Work to complete>
Put every line of the data below into a numbered list, skipping any blank lines.

— Begin Data —

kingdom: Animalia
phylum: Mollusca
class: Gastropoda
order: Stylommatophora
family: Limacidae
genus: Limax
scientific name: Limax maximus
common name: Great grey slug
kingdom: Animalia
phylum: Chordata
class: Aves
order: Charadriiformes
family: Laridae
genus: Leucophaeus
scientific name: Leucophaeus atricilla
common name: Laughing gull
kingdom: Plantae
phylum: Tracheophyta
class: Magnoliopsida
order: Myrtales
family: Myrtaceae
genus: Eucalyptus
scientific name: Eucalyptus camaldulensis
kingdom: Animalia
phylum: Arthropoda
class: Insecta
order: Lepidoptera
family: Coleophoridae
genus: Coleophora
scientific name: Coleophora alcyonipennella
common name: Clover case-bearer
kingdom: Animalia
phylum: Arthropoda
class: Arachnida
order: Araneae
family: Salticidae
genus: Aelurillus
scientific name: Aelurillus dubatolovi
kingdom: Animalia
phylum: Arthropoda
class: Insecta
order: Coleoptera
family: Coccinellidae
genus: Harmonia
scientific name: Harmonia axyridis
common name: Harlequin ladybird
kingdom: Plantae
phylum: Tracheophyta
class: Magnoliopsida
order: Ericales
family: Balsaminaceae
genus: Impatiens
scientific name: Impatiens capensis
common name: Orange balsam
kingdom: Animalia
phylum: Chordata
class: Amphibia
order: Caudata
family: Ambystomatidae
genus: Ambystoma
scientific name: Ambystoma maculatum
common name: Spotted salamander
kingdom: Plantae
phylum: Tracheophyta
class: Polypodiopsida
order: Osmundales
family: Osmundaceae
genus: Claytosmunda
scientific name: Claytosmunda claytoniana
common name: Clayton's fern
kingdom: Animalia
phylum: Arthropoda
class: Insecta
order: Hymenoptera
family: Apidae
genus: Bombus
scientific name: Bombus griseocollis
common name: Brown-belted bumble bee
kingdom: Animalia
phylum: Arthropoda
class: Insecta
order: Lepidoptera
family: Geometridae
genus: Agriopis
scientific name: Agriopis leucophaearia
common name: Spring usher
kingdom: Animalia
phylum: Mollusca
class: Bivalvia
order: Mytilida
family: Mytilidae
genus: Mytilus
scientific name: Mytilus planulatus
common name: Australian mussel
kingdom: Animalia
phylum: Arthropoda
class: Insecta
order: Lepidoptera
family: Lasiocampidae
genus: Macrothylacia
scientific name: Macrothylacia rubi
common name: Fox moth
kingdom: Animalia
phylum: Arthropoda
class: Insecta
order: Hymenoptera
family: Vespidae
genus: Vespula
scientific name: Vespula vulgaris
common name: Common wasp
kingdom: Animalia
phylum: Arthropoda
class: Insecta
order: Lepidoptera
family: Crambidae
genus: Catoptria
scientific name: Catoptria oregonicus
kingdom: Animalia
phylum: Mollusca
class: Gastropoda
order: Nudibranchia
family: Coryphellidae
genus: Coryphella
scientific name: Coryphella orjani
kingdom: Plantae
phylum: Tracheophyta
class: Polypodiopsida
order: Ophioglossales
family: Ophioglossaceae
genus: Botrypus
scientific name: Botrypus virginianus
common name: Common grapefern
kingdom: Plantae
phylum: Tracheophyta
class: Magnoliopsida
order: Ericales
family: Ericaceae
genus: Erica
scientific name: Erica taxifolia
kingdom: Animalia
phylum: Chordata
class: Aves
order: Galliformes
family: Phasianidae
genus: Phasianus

— End Data —

Written answer>
1. kingdom: Animalia
2. phylum: Mollusca
3. class: Gastropoda
4. order: Stylommatophora
5. family: Limacidae
6. genus: Limax
7. scientific name: Limax maximus
8. common name: Great grey slug
9. kingdom: Animalia
10. phylum: Chordata
11. class: Aves
12. order: Charadriiformes
13. family: Laridae
14. genus: Leucophaeus
15. scientific name: Leucophaeus atricilla
16. common name: Laughing gull
17. kingdom: Plantae
18. phylum: Tracheophyta
19. class: Magnoliopsida
20. order: Myrtales
21. family: Myrtaceae
22. genus: Eucalyptus
23. scientific name: Eucalyptus camaldulensis
24. kingdom: Animalia
25. phylum: Arthropoda
26. class: Insecta
27. order: Lepidoptera
28. family: Coleophoridae
29. genus: Coleophora
30. scientific name: Coleophora alcyonipennella
31. common name: Clover case-bearer
32. kingdom: Animalia
33. phylum: Arthropoda
34. class: Arachnida
35. order: Araneae
36. family: Salticidae
37. genus: Aelurillus
38. scientific name: Aelurillus dubatolovi
39. kingdom: Animalia
40. phylum: Arthropoda
41. class: Insecta
42. order: Coleoptera
43. family: Coccinellidae
44. genus: Harmonia
45. scientific name: Harmonia axyridis
46. common name: Harlequin ladybird
47. kingdom: Plantae
48. phylum: Tracheophyta
49. class: Magnoliopsida
50. order: Ericales
51. family: Balsaminaceae
52. genus: Impatiens
53. scientific name: Impatiens capensis
54. common name: Orange balsam
55. kingdom: Animalia
56. phylum: Chordata
57. class: Amphibia
58. order: Caudata
59. family: Ambystomatidae
60. genus: Ambystoma
61. scientific name: Ambystoma maculatum
62. common name: Spotted salamander
63. kingdom: Plantae
64. phylum: Tracheophyta
65. class: Polypodiopsida
66. order: Osmundales
67. family: Osmundaceae
68. genus: Claytosmunda
69. scientific name: Claytosmunda claytoniana
70. common name: Clayton's fern
71. kingdom: Animalia
72. phylum: Arthropoda
73. class: Insecta
74. order: Hymenoptera
75. family: Apidae
76. genus: Bombus
77. scientific name: Bombus griseocollis
78. common name: Brown-belted bumble bee
79. kingdom: Animalia
80. phylum: Arthropoda
81. class: Insecta
82. order: Lepidoptera
83. family: Geometridae
84. genus: Agriopis
85. scientific name: Agriopis leucophaearia
86. common name: Spring usher
87. kingdom: Animalia
88. phylum: Mollusca
89. class: Bivalvia
90. order: Mytilida
91. family: Mytilidae
92. genus: Mytilus
93. scientific name: Mytilus planulatus
94. common name: Australian mussel
95. kingdom: Animalia
96. phylum: Arthropoda
97. class: Insecta
98. order: Lepidoptera
99. family: Lasiocampidae
100. genus: Macrothylacia
101. scientific name: Macrothylacia rubi
102. common name: Fox moth
103. kingdom: Animalia
104. phylum: Arthropoda
105. class: Insecta
106. order: Hymenoptera
107. family: Vespidae
108. genus: Vespula
109. scientific name: Vespula vulgaris
110. common name: Common wasp
111. kingdom: Animalia
112. phylum: Arthropoda
113. class: Insecta
114. order: Lepidoptera
115. family: Crambidae
116. genus: Catoptria
117. scientific name: Catoptria oregonicus
118. kingdom: Animalia
119. phylum: Mollusca
120. class: Gastropoda
121. order: Nudibranchia
122. family: Coryphellidae
123. genus: Coryphella
124. scientific name: Coryphella orjani
125. kingdom: Plantae
126. phylum: Tracheophyta
127. class: Polypodiopsida
128. order: Ophioglossales
129. family: Ophioglossaceae
130. genus: Botrypus
131. scientific name: Botrypus virginianus
132. common name: Common grapefern
133. kingdom: Plantae
134. phylum: Tracheophyta
135. class: Magnoliopsida
136. order: Ericales
137. family: Ericaceae
138. genus: Erica
139. scientific name: Erica taxifolia
140. kingdom: Animalia
141. phylum: Chordata
142. class: Aves
143. order: Galliformes
144. family: Phasianidae
145. genus: Phasianus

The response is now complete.